» TASK DIRECTIONS
Reproduce, without any change, the span of lines from the opening of the records below to the line containing "of unremarkable endometrium", inclusive.

Items from a data source
------------------------------

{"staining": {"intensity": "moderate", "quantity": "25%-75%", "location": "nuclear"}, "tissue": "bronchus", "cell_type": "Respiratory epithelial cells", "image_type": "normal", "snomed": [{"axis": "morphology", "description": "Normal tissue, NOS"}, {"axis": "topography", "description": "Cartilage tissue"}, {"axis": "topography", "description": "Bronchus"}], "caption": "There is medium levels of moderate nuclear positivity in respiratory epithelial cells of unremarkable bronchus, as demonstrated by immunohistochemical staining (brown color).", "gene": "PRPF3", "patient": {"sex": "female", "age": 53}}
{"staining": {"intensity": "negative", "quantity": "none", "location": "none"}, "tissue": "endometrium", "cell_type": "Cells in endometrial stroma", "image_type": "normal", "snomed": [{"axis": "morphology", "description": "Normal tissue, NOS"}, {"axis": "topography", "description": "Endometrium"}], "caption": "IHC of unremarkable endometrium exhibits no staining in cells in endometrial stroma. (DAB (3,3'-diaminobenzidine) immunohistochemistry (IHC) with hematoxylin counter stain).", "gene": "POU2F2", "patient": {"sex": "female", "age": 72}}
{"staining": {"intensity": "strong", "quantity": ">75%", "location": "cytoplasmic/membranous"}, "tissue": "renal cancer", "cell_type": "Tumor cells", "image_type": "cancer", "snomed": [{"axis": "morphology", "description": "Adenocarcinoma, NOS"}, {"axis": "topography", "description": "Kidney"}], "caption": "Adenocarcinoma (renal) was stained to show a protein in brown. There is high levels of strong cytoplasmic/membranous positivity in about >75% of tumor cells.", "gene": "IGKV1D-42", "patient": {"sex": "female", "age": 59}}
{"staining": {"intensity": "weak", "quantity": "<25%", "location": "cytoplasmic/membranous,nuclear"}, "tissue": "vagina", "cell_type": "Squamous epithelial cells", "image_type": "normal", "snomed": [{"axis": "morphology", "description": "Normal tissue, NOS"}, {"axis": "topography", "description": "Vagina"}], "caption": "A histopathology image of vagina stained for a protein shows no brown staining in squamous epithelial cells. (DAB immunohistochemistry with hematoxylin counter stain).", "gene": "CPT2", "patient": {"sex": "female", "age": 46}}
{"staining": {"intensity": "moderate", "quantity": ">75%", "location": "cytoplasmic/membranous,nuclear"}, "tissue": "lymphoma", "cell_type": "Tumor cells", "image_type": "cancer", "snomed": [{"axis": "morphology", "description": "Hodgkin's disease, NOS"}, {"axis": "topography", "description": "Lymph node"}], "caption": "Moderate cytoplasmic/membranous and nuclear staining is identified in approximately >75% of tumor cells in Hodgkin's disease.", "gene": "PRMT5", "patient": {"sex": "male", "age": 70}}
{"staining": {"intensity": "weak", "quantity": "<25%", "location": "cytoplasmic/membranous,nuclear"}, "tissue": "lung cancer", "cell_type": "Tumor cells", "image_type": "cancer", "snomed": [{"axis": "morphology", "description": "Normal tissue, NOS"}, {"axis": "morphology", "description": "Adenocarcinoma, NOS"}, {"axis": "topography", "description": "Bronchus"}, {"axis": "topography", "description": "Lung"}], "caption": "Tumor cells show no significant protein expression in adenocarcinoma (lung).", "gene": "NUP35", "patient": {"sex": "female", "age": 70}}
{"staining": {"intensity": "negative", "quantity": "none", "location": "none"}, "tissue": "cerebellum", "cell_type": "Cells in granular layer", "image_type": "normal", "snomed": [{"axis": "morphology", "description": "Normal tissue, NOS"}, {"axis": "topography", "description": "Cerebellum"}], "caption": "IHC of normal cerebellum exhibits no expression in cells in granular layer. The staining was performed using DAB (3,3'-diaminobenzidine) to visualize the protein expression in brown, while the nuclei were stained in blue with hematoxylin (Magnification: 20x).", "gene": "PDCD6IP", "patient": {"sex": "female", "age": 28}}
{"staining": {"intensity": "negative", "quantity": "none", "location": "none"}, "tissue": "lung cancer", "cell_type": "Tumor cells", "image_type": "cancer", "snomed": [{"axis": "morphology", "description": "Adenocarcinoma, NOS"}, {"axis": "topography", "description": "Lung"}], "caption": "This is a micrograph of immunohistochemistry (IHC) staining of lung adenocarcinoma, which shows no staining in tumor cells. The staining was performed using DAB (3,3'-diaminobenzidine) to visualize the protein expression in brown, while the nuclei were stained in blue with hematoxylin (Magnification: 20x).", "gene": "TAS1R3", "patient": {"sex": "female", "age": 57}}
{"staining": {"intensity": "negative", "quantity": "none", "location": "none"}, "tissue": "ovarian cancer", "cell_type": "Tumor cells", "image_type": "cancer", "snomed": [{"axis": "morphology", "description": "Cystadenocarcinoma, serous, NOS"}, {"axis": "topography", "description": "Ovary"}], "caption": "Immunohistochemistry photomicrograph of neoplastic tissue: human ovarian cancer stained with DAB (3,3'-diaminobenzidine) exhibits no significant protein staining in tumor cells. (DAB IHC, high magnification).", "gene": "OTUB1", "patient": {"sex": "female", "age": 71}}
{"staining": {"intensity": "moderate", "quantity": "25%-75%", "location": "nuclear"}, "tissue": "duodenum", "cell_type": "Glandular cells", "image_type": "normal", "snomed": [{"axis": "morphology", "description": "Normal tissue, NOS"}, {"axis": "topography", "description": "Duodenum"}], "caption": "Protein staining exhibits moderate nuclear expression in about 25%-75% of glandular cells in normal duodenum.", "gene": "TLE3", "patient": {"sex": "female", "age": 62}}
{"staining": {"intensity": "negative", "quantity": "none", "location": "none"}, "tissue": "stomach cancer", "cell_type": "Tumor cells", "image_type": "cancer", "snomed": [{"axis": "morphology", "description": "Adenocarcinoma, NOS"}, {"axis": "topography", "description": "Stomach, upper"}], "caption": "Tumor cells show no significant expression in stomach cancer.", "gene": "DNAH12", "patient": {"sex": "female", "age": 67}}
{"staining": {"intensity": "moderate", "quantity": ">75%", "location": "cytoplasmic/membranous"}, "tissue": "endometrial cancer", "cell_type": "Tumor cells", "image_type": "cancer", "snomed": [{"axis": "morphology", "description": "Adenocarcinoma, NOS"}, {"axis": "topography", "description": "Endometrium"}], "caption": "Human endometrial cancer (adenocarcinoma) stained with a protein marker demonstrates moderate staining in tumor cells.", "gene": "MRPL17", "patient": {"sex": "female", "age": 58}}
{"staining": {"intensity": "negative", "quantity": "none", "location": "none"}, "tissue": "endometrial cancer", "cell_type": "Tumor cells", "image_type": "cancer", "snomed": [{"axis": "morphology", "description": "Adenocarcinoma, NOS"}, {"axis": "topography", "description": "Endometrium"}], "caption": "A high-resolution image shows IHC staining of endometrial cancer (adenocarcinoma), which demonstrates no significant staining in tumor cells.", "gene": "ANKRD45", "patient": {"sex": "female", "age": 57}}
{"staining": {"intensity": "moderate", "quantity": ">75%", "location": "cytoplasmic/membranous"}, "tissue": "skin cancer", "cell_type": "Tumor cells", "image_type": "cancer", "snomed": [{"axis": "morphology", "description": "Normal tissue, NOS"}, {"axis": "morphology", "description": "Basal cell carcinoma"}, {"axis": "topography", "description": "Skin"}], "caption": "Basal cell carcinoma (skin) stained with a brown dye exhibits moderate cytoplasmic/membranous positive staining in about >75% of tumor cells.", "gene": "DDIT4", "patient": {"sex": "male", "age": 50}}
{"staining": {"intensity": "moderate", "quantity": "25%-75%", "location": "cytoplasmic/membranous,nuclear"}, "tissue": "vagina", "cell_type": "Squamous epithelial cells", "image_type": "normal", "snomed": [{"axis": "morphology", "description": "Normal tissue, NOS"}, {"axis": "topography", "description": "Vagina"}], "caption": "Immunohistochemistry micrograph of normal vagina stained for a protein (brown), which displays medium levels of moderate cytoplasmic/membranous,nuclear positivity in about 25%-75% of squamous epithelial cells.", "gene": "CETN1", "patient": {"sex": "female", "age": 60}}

------------------------------

» ANSWER TO THIS TASK
{"staining": {"intensity": "moderate", "quantity": "25%-75%", "location": "nuclear"}, "tissue": "bronchus", "cell_type": "Respiratory epithelial cells", "image_type": "normal", "snomed": [{"axis": "morphology", "description": "Normal tissue, NOS"}, {"axis": "topography", "description": "Cartilage tissue"}, {"axis": "topography", "description": "Bronchus"}], "caption": "There is medium levels of moderate nuclear positivity in respiratory epithelial cells of unremarkable bronchus, as demonstrated by immunohistochemical staining (brown color).", "gene": "PRPF3", "patient": {"sex": "female", "age": 53}}
{"staining": {"intensity": "negative", "quantity": "none", "location": "none"}, "tissue": "endometrium", "cell_type": "Cells in endometrial stroma", "image_type": "normal", "snomed": [{"axis": "morphology", "description": "Normal tissue, NOS"}, {"axis": "topography", "description": "Endometrium"}], "caption": "IHC of unremarkable endometrium exhibits no staining in cells in endometrial stroma. (DAB (3,3'-diaminobenzidine) immunohistochemistry (IHC) with hematoxylin counter stain).", "gene": "POU2F2", "patient": {"sex": "female", "age": 72}}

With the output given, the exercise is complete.